Albumin CSF/serum ratio correlated negatively with GDF11 levels in serum (n=26, r=-0.40, p=0.042) as well as in plasma (n=26, r=-0.44, p=0.026), but positively with GDF11/GDF8 in CSF (n=26, r=0.50, p=0.009).

Compared to individuals with higher physical fitness (n=7, M/F 3/4, mean VO₂max=47.2 mlO₂/kg_BW/min, cut off median of VO₂max=42.2 mlO₂/kg_BW/min), individuals with lower physical fitness (n=5, M/F 3/2, mean VO₂max=35.9 mlO₂/kg_BW/min) displayed greater exercise-induced decrease in CSF levels of GDF11 (-34.7% vs. -0.4%; p=0.025). However, there was no fitness-related difference in GDF11 protein content in CSF neither at baseline (resting) state nor after run. The link between physical fitness and exercise-induced regulation of GDF11 in CSF was supported also by a positive correlation between running-induced change in GDF11 levels in CSF and VO₂max (n=12, r=0.59, p=0.042) ( Figure 3 ). CSF levels of GDF11/GDF8 were not associated with physical fitness (data not shown).

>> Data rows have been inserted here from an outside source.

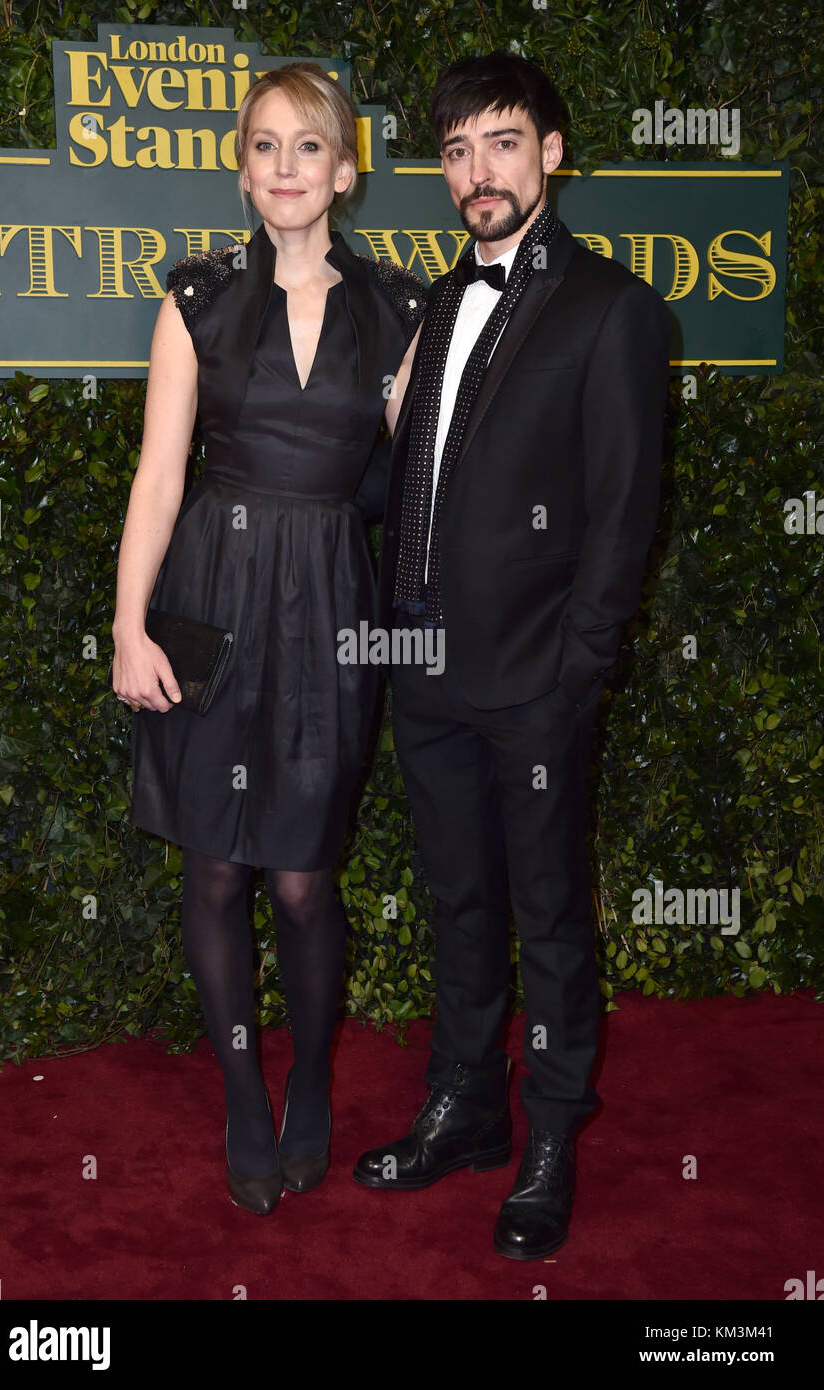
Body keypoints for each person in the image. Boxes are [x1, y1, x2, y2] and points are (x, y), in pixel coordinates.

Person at [353, 51, 671, 1260]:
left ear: (550, 154)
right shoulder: (433, 305)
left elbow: (621, 514)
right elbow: (409, 489)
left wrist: (575, 671)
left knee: (545, 915)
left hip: (535, 682)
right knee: (458, 900)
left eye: (499, 142)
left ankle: (547, 1137)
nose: (474, 171)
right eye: (454, 150)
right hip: (423, 667)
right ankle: (464, 1108)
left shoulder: (615, 309)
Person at [111, 62, 426, 1216]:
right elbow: (156, 477)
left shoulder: (398, 310)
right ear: (240, 169)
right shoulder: (194, 299)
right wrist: (126, 625)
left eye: (308, 147)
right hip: (212, 591)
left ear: (345, 171)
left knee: (300, 877)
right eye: (263, 147)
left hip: (331, 611)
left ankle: (314, 1087)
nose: (284, 168)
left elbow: (434, 482)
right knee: (216, 863)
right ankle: (245, 1094)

Individuals with higher physical fitness decreased, whereas less fit volunteers rather increased GDF11 serum levels measured 60 min after 90 min run compared to baseline (high/low physical fitness; -18.3% vs. 22.5%; p=0.049). This observation was further supported by a trend towards negative correlation between exercise-induced change in serum GDF11 and self-reported habitual sport activity (n=13, r=-0.50, p=0.083). Moreover, baseline GDF11 serum levels positively correlated with physical fitness (n=13, r=0.63, p=0.020) ( Figure 3 ). There was no relationship between physical fitness and GDF11 in plasma (p=0.304).

The pattern of associations between GDF11 levels, clinical & biochemical parameters and their running-induced changes is depicted in the heat map ( Figure 3 ).

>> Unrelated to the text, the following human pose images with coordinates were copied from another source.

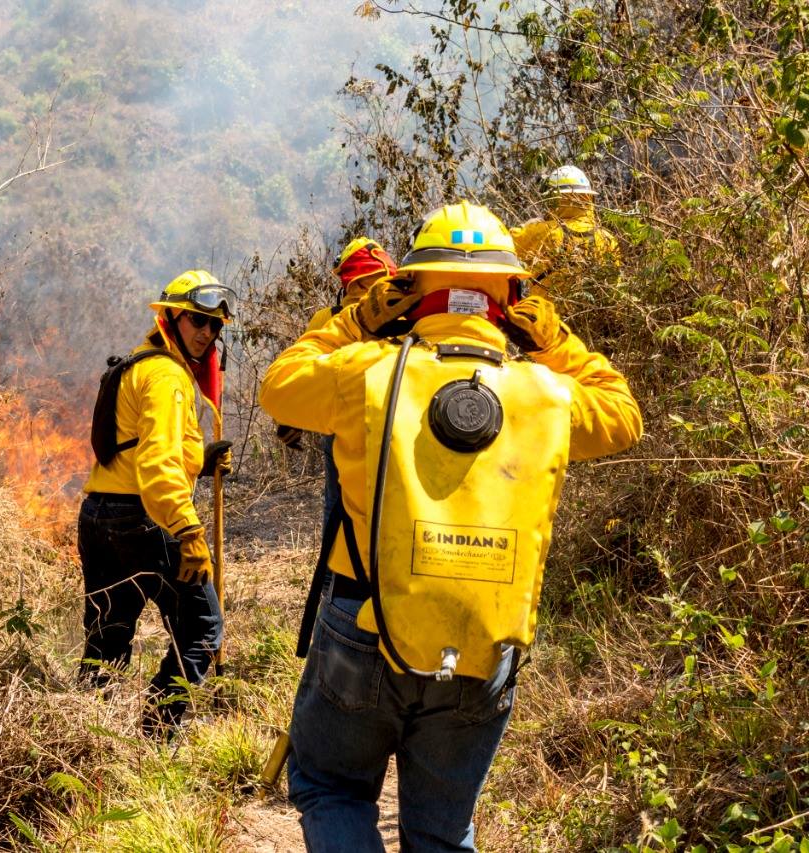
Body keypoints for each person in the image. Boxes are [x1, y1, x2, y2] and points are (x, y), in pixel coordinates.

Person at [260, 201, 642, 851]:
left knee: (332, 789)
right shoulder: (550, 395)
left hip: (363, 623)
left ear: (410, 289)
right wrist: (553, 340)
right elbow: (624, 416)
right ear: (511, 298)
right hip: (482, 640)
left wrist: (355, 318)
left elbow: (280, 387)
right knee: (441, 830)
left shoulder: (366, 372)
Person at [78, 269, 236, 736]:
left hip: (99, 515)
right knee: (202, 629)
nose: (206, 333)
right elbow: (157, 464)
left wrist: (200, 461)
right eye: (196, 320)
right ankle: (156, 733)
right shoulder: (168, 377)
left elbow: (139, 448)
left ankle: (87, 737)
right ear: (169, 317)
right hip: (145, 520)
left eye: (214, 325)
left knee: (108, 636)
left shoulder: (139, 364)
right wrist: (188, 531)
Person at [276, 237, 398, 527]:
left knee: (337, 504)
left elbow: (303, 370)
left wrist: (289, 420)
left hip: (340, 425)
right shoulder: (401, 313)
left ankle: (335, 556)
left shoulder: (328, 319)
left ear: (347, 280)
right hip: (392, 422)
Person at [511, 164, 621, 302]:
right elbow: (615, 286)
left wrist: (527, 226)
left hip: (549, 314)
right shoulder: (607, 239)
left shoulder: (544, 231)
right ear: (589, 198)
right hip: (595, 314)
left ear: (553, 199)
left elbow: (502, 244)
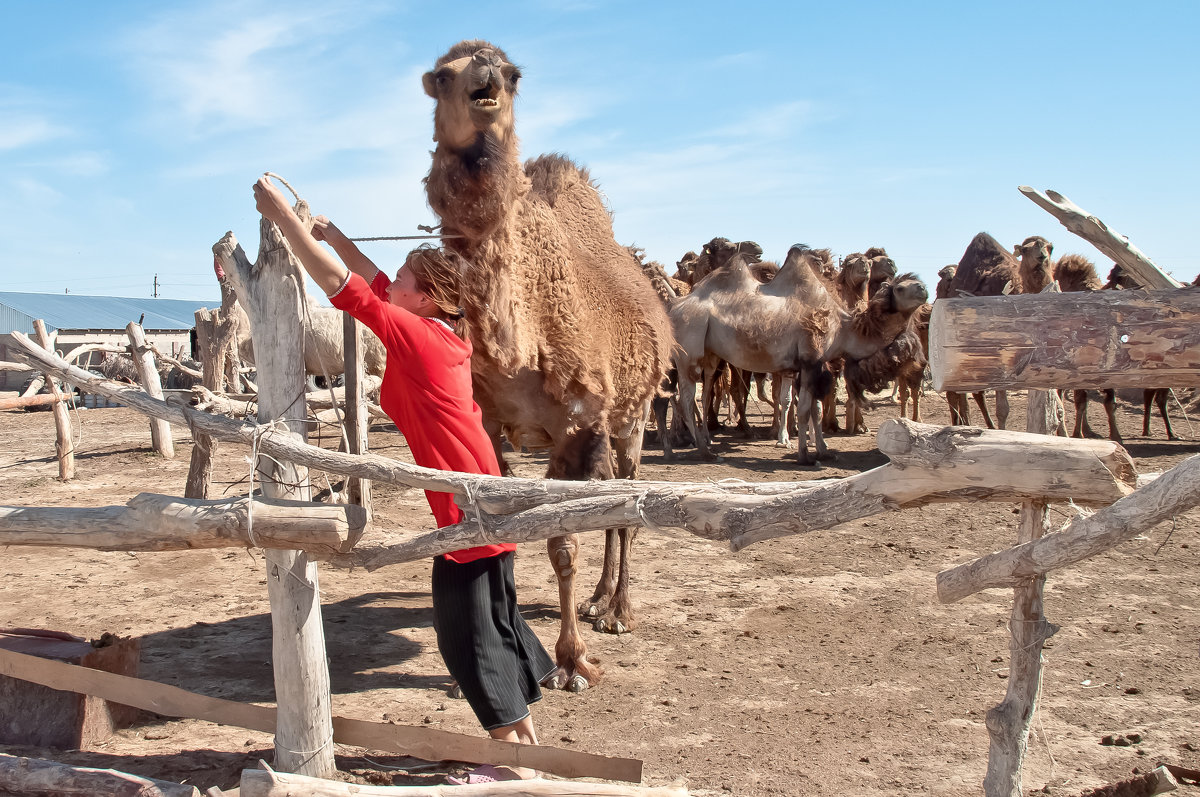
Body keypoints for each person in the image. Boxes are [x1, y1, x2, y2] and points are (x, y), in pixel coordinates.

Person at [252, 175, 554, 784]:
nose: (396, 285)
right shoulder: (440, 331)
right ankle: (530, 760)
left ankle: (520, 773)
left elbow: (342, 285)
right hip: (484, 503)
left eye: (407, 282)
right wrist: (329, 230)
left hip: (470, 512)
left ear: (429, 299)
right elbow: (368, 276)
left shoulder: (415, 337)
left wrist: (282, 216)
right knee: (489, 635)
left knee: (469, 643)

Briefly, there were several associations between GDF11 levels in CSF and cognitive functions assessed by sensitive computerized tests. GDF11 levels in CSF were positively associated with psychomotor performance and attention, visual learning, as well as learning and working memory (p<0.05). Visual memory was also associated with CSF levels of GDF11/GDF8 (r=0.40, p=0.049). On the other hand, running-induced change in serum GDF11/GDF8 levels correlated positively with reaction time in two computerized tests (Memtrax/CogState; r=0.52/0.65, p=0.055/0.012), and negatively with learning and working memory (r=-0.65, p=0.011).

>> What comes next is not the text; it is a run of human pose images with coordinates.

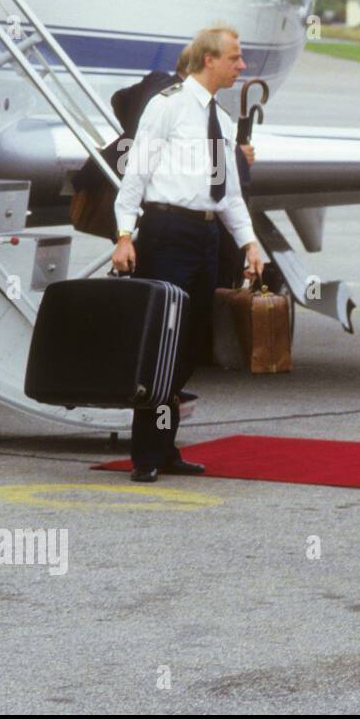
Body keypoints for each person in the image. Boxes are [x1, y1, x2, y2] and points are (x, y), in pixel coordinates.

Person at [111, 26, 265, 482]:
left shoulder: (218, 118)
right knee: (161, 342)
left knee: (191, 345)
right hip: (167, 231)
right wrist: (124, 234)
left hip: (205, 237)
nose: (242, 67)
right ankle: (146, 455)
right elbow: (135, 173)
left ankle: (165, 444)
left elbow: (229, 195)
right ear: (208, 60)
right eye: (235, 59)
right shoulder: (167, 107)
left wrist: (249, 242)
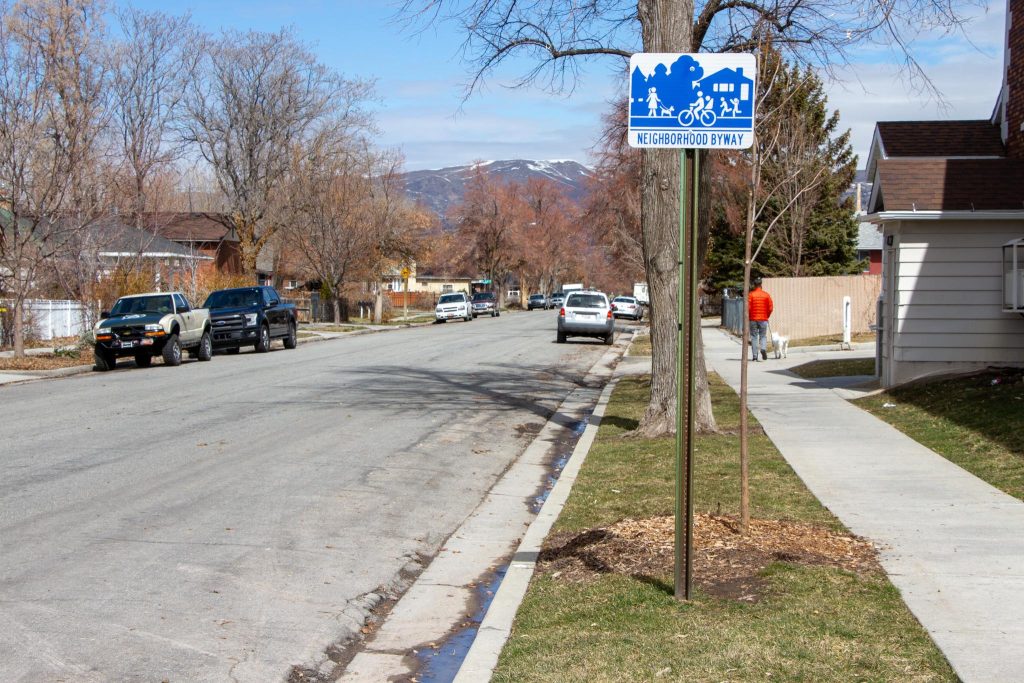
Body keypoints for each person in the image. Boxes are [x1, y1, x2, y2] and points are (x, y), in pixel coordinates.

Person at [748, 277, 773, 362]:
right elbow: (770, 308)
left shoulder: (751, 295)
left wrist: (750, 316)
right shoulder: (766, 295)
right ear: (761, 284)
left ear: (754, 285)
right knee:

Running-induced change in serum GDF11 was positively associated with body fat (p=0.022) and negatively with muscle mass (p=0.011). Furthermore, it correlated positively with serum insulin immediately after the run (p<0.01) as well as with running-induced change in serum insulin (p=0.024). Running-induced change in GDF11 in CSF correlated negatively with change in serum insulin 60 min after run (p=0.015). Lower serum lactate before run (baseline) was associated with higher GDF11 levels in serum after an acute exercise bout (p<0.05), as well as with a greater running-induced decrease in GDF11 (p=0.01) and GDF11/GDF8 in CSF (p=0.05). Similarly, lower baseline serum creatinkinase was linked with a greater running-induced change in serum GDF11 (p=0.045). Adiponectin, adipokine with a neuroprotective potential which we showed to be regulated by acute intensive exercise (16), was positively associated with levels of GDF11 in CSF, but only at baseline (before run) (p=0.009). Furthermore, there was a positive correlation between running-induced changes in CSF levels of GDF11 and adiponectin (p=0.028). In serum, on the other hand, the positive associations between adiponectin and GDF11 levels or their running-induced changes were present only immediately after the run (p<0.05). Baseline CSF/serum albumin ratio, an indicator of the blood-brain barrier permeability, correlated negatively with GDF11 serum levels before (p=0.042) as well as after the run (p<0.04), with a trend for GDF levels in CSF at baseline (p=0.075).